Je prends la parole en chleuh:
— Le marché est simple! Je veux récupérer le vieil homme que vous avez kidnappé, puis embarqué pour une destination inconnue. S'il ne m'est pas rendu dans l'heure qui suit, nous vidons les lieux et prévenons la police et la presse. M ePaulus aura à leur expliquer comment il se fait qu'une salle de torture a été installée dans le sous-sol de sa maison et je crois, en outre, que sa digne épouse aura d'intéressantes révélations à faire. Nous assisterons à la fin d'une belle carrière. En outre, il sera fortement question d'un certain Bulgare.
Le sang commence à leur débouler dans le cigare. Je vais m'asseoir près de la gonzesse, à même le sol.
— Ecoutez, ma poule, lui fais-je. Vous ne me croirez probablement pas et cependant c'est la vérité que je vais vous dire. Une flopée de gens sont déjà morts à cause d'un stupide malentendu. Le vieux type ne sait rien de ce que vous croyez, et le médecin décédé près d'Atlanta ne savait rien non plus. Et moi je ne sais rien. Tout ce que j'ai compris, c'est qu'il se passe un coup foireux aux U.S.A. concernant le virus de la variole. Des innocents ont mis le nez dedans et ça s'est terminé en caca-boudin.
Et puis je me tais. Ne reste plus que d'attendre. Je prends mes troupes à l'écart.
— Jérémie et Heidi, fais-je, soyez gentils: allez réveiller Toinet et ramenez-le ici, car nous allons devoir déguerpir au petit matin. Toi, Béru explore les lieux et vois si tu trouves une idée pour nous permettre de quitter Vienne sans attirer l'attention.

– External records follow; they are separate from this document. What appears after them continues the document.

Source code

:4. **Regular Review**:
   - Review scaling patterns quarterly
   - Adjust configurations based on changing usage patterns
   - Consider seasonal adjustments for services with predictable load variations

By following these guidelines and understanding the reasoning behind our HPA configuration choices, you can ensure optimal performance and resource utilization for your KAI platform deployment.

— Et ta pomme, tu vas faire quoi t'est-ce? grogne le Mammouth.
— L'essentiel, réponds-je. Comme toujours!
C'est l'un des hommes de la fille qui s'affale le premier. Faut dire que l'instant est dramatique. Ces gens suspendus par un pinceau sont à bout de résistance. Ils poussent des plaintes déchirantes qu'heureusement l'insonorisation de la salle absorbe.
— Je ne peux plus! Par pitié! Par pitié! fait-il.